[SciPy-User] removing multiple occurrences of a specific value (or range of values) from an array

Brennan Williams brennan.williams at visualreservoir.com
Tue Jan 11 17:46:57 EST 2011


On 12/01/2011 3:55 a.m., Bruce Southey wrote:
> On 01/10/2011 08:33 PM, Brennan Williams wrote:
>> On 11/01/2011 3:15 p.m., josef.pktd at gmail.com wrote:
>>> On Mon, Jan 10, 2011 at 8:57 PM, Brennan Williams
>>> <brennan.williams at visualreservoir.com>    wrote:
>>>> On 11/01/2011 2:48 p.m., josef.pktd at gmail.com wrote:
>>>>> On Mon, Jan 10, 2011 at 8:42 PM, Brennan Williams
>>>>> <brennan.williams at visualreservoir.com>      wrote:
>>>>>> I have a numpy array and I use .min(), .max(), .std(), average(..),
>>>>>> median(...) etc to get various stats values.
>>>>>>
>>>>>> Depending on where the data originally came from, the array can contain
>>>>>> a null value which could be 1.0e+20 or similar (can vary from dataset to
>>>>>> dataset). Due to rounding errors this can sometimes appear as something
>>>>>> like 1.0000002004e+20 etc etc.
>>>>>>
>>>>>> So I want to be able to correctly calculate the stats values by ignoring
>>>>>> the null values.
>>>>>>
>>>>>> I also want to be able to replace the null values with another value
>>>>>> (for plotting/exporting).
>>>>>>
>>>>>> What's the best way to do this without looping over the elements of the
>>>>>> array?
>>>>> If you don't have anything large, then you could just do
>>>>>
>>>>> x[x>1e19]=np.nan
>>>>>
>>>>> or filter them out, or convert to masked array.
>>>>>
>>>> the array is usually<10,000 values, often<1000
>>>>
>>>> On a separate note I found that .std() didn't return a valid value when
>>>> I have a lot of 1.0e+20's in the array. I realise that it is probably a
>>>> single precision issue and I probably won't need to worry about this in
>>>> future but I presume I should use .std(dtype=float64) ?

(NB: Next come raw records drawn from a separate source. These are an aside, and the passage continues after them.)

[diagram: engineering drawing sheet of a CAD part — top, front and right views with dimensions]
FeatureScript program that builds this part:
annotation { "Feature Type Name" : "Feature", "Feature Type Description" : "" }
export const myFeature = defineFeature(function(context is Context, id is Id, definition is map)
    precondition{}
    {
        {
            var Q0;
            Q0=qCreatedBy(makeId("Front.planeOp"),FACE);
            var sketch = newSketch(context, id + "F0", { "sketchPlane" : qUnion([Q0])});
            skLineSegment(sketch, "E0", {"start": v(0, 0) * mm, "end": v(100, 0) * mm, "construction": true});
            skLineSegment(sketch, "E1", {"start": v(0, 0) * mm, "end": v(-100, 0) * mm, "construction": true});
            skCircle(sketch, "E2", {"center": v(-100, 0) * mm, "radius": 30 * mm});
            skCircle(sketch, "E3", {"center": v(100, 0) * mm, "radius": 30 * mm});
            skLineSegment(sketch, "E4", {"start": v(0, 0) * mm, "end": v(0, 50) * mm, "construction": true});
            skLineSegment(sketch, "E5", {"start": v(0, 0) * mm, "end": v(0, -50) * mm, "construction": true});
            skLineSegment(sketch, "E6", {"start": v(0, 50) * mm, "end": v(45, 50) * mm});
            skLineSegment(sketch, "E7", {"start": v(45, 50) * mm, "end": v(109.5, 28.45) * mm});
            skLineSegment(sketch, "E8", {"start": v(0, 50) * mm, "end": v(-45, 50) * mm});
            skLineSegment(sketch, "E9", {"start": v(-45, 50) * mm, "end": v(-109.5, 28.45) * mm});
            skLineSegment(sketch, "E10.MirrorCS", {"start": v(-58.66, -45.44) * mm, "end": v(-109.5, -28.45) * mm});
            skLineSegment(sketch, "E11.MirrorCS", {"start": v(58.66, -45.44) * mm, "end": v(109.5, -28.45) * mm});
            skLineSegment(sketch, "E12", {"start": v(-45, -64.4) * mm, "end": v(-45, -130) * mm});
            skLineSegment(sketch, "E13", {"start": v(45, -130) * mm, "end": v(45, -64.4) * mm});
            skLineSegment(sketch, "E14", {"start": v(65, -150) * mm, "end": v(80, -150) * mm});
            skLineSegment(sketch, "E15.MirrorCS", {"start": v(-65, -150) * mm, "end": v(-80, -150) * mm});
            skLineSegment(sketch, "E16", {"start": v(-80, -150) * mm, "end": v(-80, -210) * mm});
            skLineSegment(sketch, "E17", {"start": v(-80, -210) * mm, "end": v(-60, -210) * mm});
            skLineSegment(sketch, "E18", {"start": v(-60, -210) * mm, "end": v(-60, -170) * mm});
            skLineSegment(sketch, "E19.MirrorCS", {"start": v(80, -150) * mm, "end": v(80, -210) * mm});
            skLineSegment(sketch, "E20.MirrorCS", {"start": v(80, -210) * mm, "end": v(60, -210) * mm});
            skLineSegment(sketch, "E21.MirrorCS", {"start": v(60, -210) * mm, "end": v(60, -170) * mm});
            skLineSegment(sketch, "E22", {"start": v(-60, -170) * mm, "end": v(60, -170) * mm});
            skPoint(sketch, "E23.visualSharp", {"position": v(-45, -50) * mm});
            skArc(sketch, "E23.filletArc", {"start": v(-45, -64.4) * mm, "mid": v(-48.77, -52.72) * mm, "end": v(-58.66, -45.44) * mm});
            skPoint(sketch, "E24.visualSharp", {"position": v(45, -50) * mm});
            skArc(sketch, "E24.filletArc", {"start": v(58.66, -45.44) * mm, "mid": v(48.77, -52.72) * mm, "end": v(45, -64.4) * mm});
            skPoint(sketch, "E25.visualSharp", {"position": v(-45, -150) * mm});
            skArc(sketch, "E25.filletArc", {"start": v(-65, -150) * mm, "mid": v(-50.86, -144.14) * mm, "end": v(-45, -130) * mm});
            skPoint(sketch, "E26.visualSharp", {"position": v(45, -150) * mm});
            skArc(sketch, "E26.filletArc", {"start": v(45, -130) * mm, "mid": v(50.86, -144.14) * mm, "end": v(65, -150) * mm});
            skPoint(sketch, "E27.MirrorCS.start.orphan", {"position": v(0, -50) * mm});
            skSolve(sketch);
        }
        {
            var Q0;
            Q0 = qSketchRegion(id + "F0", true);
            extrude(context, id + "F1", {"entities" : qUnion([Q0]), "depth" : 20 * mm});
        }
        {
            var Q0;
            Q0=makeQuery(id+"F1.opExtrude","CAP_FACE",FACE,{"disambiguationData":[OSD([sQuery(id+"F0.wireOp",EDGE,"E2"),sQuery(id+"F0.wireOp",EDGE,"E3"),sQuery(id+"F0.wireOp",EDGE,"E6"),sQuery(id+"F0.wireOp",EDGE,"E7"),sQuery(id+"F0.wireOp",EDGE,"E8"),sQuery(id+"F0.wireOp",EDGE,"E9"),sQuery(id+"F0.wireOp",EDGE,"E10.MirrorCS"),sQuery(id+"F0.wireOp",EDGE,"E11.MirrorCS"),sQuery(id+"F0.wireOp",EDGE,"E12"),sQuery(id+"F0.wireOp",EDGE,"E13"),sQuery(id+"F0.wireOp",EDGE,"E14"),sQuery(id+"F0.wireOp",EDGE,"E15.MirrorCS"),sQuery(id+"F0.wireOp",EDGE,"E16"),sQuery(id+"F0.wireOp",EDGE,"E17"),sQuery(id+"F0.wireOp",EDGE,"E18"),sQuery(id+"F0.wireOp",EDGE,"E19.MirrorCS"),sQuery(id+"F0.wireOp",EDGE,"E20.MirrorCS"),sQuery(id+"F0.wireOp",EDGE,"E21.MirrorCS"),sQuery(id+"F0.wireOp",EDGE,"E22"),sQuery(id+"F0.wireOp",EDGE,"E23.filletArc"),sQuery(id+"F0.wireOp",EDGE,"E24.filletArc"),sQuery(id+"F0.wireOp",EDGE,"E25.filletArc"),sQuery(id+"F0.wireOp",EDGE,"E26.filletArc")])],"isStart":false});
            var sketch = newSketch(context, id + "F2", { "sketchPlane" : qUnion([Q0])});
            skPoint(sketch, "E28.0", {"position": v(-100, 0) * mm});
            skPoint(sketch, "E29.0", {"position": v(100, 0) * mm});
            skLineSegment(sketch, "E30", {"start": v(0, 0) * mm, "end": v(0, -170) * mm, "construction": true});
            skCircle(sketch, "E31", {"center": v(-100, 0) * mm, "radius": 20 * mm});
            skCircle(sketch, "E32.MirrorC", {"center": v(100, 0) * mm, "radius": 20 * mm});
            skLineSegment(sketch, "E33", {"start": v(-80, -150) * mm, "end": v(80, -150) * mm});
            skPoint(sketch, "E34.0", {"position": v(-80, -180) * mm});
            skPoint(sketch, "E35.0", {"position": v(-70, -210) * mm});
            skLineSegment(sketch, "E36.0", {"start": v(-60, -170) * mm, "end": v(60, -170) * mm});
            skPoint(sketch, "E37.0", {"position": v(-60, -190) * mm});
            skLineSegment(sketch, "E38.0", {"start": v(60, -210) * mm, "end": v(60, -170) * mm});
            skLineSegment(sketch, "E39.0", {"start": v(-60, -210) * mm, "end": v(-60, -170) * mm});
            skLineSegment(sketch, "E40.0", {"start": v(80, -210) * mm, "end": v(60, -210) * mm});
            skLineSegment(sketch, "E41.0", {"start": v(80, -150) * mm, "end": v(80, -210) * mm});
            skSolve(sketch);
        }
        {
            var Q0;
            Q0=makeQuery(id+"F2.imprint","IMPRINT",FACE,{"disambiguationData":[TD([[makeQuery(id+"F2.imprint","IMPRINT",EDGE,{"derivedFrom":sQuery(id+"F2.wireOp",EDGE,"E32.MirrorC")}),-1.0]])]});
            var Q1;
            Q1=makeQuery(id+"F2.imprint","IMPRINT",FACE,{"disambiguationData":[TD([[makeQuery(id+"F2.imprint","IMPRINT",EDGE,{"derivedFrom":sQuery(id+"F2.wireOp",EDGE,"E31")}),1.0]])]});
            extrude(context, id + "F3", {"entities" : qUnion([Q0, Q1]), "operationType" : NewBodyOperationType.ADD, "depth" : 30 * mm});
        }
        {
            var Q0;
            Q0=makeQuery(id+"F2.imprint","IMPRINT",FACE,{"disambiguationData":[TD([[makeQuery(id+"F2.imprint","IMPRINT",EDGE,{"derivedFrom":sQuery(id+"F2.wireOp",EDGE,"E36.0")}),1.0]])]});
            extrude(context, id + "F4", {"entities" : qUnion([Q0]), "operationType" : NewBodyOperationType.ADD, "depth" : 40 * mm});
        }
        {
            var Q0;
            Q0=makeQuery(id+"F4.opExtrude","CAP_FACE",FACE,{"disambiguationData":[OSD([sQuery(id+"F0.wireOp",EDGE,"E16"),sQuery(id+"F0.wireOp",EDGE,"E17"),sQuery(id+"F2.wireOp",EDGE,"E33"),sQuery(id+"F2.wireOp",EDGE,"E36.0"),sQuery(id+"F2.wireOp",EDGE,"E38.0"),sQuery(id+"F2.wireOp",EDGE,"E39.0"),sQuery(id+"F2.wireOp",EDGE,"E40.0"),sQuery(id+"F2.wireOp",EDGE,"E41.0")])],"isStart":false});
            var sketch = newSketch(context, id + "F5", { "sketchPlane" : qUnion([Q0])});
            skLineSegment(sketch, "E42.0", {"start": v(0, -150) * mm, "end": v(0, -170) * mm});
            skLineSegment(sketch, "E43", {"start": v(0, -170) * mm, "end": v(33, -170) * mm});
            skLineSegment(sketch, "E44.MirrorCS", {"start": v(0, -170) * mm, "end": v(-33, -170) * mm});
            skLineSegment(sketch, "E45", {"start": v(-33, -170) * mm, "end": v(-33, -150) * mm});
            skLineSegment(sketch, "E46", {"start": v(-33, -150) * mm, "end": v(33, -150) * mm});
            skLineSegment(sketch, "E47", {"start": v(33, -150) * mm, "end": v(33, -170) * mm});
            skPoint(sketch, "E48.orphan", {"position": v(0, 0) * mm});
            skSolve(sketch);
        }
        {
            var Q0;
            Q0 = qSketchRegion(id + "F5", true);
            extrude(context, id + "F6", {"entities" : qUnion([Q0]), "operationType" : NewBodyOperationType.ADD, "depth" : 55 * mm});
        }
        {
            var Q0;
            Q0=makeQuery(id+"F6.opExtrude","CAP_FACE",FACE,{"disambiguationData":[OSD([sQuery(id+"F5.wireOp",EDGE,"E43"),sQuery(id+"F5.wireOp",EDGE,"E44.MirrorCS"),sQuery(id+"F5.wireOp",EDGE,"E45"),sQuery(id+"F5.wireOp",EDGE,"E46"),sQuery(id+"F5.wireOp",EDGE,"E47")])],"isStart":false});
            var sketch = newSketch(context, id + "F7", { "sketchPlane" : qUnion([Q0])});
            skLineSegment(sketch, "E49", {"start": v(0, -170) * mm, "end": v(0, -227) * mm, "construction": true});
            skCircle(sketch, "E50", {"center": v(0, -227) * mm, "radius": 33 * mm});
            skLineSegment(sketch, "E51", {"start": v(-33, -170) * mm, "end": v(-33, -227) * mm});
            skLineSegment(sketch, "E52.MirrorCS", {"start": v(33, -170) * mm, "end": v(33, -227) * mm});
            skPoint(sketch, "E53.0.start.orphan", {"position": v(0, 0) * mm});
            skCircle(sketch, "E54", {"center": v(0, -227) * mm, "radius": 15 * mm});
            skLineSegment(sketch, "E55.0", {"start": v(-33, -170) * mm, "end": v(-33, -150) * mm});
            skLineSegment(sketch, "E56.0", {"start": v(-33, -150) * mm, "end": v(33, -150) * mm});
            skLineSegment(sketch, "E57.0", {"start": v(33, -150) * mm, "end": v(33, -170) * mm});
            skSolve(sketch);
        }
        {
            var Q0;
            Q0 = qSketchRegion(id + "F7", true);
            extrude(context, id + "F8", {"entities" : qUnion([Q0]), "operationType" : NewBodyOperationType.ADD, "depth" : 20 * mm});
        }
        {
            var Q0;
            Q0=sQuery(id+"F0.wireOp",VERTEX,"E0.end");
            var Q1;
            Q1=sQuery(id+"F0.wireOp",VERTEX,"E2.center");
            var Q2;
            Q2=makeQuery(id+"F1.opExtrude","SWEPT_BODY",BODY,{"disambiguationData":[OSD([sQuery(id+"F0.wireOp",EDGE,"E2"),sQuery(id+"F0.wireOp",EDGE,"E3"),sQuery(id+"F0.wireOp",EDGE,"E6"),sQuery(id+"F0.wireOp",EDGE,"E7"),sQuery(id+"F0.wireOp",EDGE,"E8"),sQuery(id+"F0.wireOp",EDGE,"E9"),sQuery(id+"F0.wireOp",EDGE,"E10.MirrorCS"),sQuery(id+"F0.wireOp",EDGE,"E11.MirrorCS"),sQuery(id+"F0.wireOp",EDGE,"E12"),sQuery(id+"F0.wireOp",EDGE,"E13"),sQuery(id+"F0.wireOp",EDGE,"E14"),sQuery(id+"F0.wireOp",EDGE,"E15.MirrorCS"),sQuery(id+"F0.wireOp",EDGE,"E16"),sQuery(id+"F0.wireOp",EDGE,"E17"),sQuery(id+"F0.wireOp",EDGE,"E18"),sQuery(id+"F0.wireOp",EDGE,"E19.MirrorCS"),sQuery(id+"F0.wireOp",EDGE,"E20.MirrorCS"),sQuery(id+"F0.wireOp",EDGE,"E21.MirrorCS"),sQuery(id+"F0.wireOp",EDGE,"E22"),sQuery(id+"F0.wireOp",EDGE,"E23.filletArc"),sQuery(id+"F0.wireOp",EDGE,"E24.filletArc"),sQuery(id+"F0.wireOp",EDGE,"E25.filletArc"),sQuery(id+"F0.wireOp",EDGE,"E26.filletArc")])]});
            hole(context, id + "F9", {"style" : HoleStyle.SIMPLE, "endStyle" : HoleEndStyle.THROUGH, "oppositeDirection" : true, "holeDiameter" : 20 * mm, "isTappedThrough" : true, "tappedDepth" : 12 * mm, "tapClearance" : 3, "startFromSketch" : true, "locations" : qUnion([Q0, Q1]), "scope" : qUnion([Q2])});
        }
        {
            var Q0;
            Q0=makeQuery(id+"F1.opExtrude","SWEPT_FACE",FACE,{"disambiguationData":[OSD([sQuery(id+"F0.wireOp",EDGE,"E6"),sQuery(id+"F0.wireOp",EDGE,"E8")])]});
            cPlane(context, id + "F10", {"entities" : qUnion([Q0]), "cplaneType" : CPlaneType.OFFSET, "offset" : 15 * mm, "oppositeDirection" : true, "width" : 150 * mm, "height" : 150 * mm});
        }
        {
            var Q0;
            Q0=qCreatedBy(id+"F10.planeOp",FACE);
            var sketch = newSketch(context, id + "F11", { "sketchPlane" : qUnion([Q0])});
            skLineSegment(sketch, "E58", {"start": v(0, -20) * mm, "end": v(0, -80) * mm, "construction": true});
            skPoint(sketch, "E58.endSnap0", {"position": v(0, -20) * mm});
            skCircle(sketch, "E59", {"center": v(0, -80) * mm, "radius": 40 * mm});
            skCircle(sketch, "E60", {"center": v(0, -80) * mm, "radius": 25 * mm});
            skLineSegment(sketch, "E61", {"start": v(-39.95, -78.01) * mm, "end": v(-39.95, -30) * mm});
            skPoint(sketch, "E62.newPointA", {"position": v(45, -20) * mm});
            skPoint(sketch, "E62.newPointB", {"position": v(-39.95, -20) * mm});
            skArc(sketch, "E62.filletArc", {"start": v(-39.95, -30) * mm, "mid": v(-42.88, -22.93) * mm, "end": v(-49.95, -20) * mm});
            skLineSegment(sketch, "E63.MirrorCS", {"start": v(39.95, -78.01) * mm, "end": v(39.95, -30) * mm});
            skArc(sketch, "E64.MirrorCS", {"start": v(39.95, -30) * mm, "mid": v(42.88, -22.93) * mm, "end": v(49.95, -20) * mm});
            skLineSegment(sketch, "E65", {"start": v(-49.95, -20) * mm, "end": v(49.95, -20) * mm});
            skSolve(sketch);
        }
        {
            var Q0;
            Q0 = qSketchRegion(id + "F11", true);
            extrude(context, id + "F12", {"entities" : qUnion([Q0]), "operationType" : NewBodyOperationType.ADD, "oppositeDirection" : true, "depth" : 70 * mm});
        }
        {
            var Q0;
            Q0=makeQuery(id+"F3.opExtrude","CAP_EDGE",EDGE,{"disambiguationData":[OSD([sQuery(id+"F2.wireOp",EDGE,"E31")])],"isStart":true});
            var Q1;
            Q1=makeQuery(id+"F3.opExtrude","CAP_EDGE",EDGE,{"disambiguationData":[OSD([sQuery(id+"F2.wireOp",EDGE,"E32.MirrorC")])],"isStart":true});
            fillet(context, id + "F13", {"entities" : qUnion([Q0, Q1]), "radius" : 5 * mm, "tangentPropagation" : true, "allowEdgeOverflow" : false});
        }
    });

>>> I'm not sure I understand
>>> Are you using np.std on the array with missing values still in there
>>> encoded with 1e20?
>>> That wouldn't give the right values.
>> I was, but that was because I didn't realise the array had bad/missing
>> values in it. In theory the data coming in should just have been an
>> array of zero's but it is inconsistent, for some reason I haven't been
>> able to work out yet.
>>> may numpy seems to promote automatically (contrary to the docs)
>>>
>>>>>> np.arange(5, dtype='float32').std()
>>> 1.4142135623730951
>>>>>> np.arange(5, dtype='float32').std().dtype
>>> dtype('float64')
>>>>>> np.arange(5, dtype='float32').dtype
>>> dtype('float32')
>>>
>> Hmmm
>>
>>
>> a=np.range(5,dtype='float32')
>> b=a*1.0e+20
>> b.std()
>> returns inf
>> whereas
>> b.std(dtype='float64')
>> returns 1.4142....e+20
>>
>> Brennan
>>
> That's because you are not being careful about your floating point
> precision.
>
> Since standard deviation involves squaring, so the required immediate
> precision is over 1.e+40 which exceeds the 32-bit precision. (On my x86
> 64-bit Linux system, 1.e+308 is about the limit for 64bit and 1.e+4932
> is the limit for float128 - these limits do vary across processors and
> operating systems.)
>
>   >>>  print np.finfo(np.float32)
> Machine parameters for float32
> ---------------------------------------------------------------------
> precision=  6   resolution= 1.0000000e-06
> machep=   -23   eps=        1.1920929e-07
> negep =   -24   epsneg=     5.9604645e-08
> minexp=  -126   tiny=       1.1754944e-38
> maxexp=   128   max=        3.4028235e+38
> nexp  =     8   min=        -max
> ---------------------------------------------------------------------
>
> You can also see this just by doing:
>   >>>  b*b
> Warning: overflow encountered in multiply
> array([  0.,  inf,  inf,  inf,  inf], dtype=float32)
>
> Bruce
>
>
>
My values shouldn't be up in the e+20 range anyway, it's effectively a 
null or indeterminate value. However that isn't to say that I shouldn't 
code up to handle it which I will now do.
The slightly confusing thing to me is that .std() returns a float64 but 
if you don't specify .std(dtype='float64') then you run into the 
precision problem. So presumably, internally, std is using 32-bit and 
only converts to 64-bit on output. Either way it's fairly obvious what 
is going on and easy to sort out once you (as in me) realise the mistake.